Polling recently carried out by Public First, where I am a director, can start to give us an answer to these questions, just as the country stares down the barrel of a rolling set of strikes in the month ahead, including in Wales next week.
Our survey found that the general public is marginally against the teachers’ cause, with 43 per cent saying their action is justified and 47 per cent not.
It is crucial in this winter of discontent to contrast this figure with the other professions taking action; our poll found sympathy for nurses to be much higher, with 59 per cent of respondents backing their pickets, while just 36 per cent were behind the railworkers.
But buried within our data is an even more important number: the support for strikes from the 14 million parents of school-aged children.
This stat is super-important, because this is the group whose opinion is most likely to decisively shift. Those who are largely unaffected are unlikely to be persuaded to change their position. But if, on the other hand, you’ve had to cancel a load of important work meetings for the fourth or fifth time because of the need to look after your kids at home, there is a high chance it will really begin to grate.
But what we found was slightly counter-intuitive – and definitely important. We found that currently parents are, in fact, more likely to back the strikes than their non-parent neighbours (by 47 per cent to 40 per cent).
Why then would the group most affected by the strikes be the most supportive?
There are probably two interwoven reasons. The first is baked in: that, unrelated to the strikes, the younger you are, the more likely you are to lean left politically. If most parents are in their late-twenties through to their late-forties, they are much more likely to sympathise with the unions than their boomer parents are.
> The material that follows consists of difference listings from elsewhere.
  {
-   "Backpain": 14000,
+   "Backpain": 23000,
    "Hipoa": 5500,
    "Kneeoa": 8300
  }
The second point is more subtle, and perhaps even harder to prove: I believe that, possibly because of Covid, parents these days feel a stronger sense of common cause with their kids’ teachers. Perhaps more pronounced at primary level than secondary, there is certainly a tie between mums and dads and their school in a way that there may not have been before the pandemic. Communication channels are better, and there is a greater understanding (thanks to home education) of just how difficult being a teacher really is.
Parents are, in short, predisposed to believe teachers when they explain how stressful their job is, and how badly recompensed they are for it. So far so good for the unions.
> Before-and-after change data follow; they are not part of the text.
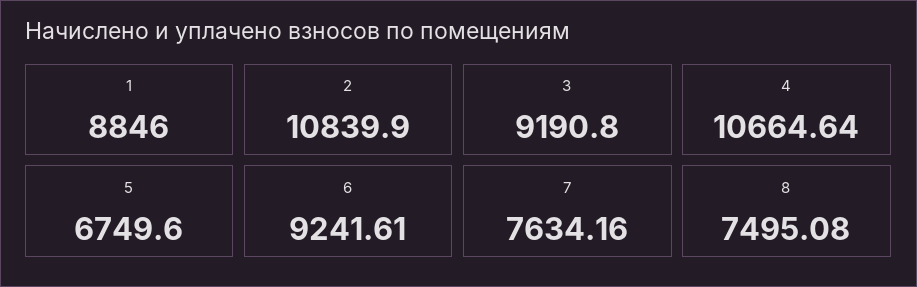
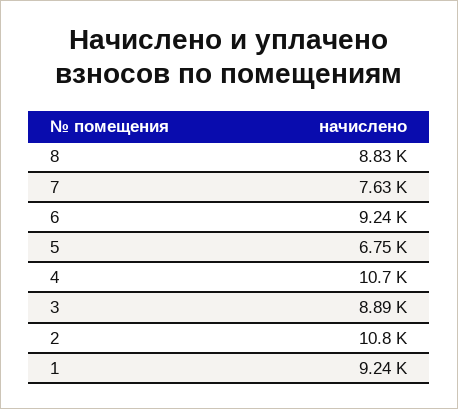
  {
-   "1": 8846,
+   "1": 9240,
    "2": 10839.9,
-   "3": 9190.8,
+   "3": 8890,
    "4": 10664.64,
    "5": 6749.6,
    "6": 9241.61,
    "7": 7634.16,
-   "8": 7495.08
+   "8": 8830
  }

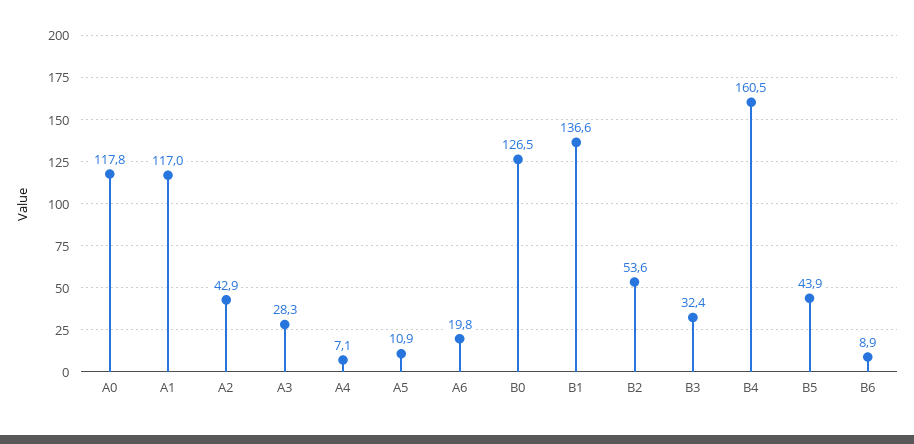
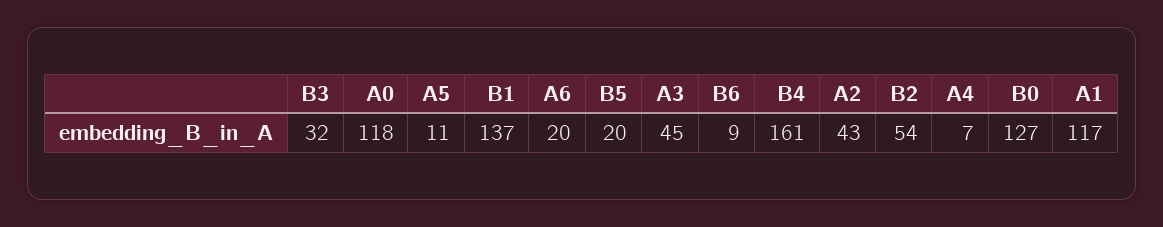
  {
    "A0": 117.8,
    "A1": 117,
    "A2": 42.9,
-   "A3": 28.3,
+   "A3": 45,
    "A4": 7.1,
    "A5": 10.9,
    "A6": 19.8,
    "B0": 126.5,
    "B1": 136.6,
    "B2": 53.6,
    "B3": 32.4,
    "B4": 160.5,
-   "B5": 43.9,
+   "B5": 20,
    "B6": 8.9
  }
But what the leaders really need to take away from all this data is that this industrial dispute is in the balance. It could go either way. If they are careful in their communications and keep telling their story – just as their members seem to have done to the parents of their students – then they could win the battle for the hearts and minds of the public. They must also be at pains not to test the patience of the mums and dads who currently believe their cause is righteous.
But there is also clearly enough in our polling to suggest to Conservative ministers that if they can hold the line and wait for the strikes to become more and more arduous, the views of voters could begin to turn definitively against the teachers.
There really is everything to play for.